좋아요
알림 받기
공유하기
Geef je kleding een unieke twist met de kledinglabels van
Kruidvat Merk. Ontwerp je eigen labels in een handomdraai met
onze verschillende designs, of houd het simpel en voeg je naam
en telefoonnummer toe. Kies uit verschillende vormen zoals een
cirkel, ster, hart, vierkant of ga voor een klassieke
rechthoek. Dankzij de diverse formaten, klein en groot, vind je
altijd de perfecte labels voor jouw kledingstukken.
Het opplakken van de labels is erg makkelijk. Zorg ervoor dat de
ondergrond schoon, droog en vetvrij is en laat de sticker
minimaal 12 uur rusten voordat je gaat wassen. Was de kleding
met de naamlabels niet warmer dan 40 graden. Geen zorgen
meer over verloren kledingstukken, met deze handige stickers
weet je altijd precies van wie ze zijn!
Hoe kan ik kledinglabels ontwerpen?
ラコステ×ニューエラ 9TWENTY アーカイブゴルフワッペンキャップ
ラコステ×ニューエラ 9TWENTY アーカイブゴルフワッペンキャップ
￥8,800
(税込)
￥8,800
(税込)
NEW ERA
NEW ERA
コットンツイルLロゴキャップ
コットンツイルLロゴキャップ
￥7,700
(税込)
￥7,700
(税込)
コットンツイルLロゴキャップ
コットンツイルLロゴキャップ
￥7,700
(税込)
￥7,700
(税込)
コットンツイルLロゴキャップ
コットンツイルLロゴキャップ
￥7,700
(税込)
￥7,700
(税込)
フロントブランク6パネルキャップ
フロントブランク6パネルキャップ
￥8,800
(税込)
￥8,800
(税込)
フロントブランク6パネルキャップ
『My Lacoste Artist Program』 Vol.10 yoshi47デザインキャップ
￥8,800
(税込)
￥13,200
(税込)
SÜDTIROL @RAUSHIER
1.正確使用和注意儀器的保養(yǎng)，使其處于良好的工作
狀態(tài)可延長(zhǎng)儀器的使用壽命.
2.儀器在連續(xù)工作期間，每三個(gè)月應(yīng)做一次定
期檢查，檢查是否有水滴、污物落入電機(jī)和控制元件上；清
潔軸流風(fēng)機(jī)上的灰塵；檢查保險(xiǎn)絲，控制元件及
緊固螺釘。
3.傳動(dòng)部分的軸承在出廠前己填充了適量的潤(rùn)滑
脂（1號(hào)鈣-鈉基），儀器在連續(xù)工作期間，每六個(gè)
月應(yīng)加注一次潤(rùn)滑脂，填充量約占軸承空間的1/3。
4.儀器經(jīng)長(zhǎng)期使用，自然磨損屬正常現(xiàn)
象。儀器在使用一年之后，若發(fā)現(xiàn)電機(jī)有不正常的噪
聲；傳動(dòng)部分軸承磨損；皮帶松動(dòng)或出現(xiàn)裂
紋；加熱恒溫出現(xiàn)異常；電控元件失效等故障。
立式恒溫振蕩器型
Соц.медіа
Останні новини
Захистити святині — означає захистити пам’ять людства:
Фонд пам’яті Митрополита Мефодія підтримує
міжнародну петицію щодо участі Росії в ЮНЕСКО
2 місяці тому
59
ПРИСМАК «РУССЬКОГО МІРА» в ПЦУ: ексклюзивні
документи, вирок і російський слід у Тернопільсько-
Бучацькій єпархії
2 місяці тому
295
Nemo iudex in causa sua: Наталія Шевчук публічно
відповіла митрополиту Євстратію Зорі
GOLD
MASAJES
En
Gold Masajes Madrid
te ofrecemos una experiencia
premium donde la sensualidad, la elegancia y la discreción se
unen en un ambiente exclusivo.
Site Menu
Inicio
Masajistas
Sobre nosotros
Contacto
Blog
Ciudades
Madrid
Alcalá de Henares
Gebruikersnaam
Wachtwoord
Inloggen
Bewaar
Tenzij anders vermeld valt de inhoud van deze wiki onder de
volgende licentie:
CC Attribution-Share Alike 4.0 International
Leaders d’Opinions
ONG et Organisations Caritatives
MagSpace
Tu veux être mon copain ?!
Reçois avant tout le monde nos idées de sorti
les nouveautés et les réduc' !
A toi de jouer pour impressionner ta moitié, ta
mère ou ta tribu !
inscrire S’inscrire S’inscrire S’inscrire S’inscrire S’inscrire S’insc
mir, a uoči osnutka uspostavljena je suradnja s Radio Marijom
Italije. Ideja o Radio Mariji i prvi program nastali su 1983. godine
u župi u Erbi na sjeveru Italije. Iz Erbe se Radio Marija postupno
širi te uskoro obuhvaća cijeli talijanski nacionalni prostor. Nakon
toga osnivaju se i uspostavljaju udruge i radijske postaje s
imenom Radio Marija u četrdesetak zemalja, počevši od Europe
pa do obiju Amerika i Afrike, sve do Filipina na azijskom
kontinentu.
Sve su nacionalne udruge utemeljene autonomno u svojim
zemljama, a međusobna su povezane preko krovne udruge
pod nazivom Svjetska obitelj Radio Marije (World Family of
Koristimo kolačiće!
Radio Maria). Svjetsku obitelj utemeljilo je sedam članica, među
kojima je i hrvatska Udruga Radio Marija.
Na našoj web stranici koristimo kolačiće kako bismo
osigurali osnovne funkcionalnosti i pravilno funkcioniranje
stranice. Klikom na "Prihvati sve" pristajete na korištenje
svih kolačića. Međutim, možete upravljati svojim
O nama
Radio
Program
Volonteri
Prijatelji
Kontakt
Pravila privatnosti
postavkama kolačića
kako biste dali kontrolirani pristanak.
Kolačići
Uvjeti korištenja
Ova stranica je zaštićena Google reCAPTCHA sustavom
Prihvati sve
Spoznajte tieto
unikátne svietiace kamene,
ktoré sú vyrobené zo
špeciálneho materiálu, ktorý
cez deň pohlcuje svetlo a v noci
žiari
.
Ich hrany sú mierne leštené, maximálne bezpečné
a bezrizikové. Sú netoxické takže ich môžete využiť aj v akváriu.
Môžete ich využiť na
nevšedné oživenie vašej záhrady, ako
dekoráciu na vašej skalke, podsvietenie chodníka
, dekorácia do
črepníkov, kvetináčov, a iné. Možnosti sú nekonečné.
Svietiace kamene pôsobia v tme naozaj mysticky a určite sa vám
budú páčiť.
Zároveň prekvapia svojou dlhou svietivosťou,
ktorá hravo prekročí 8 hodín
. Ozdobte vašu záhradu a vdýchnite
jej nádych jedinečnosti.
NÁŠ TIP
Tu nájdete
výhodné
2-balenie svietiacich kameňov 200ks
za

## Task to complete
Reading through the preceding records, tally each line that holds the word "svojim" and give the tally by itself.

## Task answer
2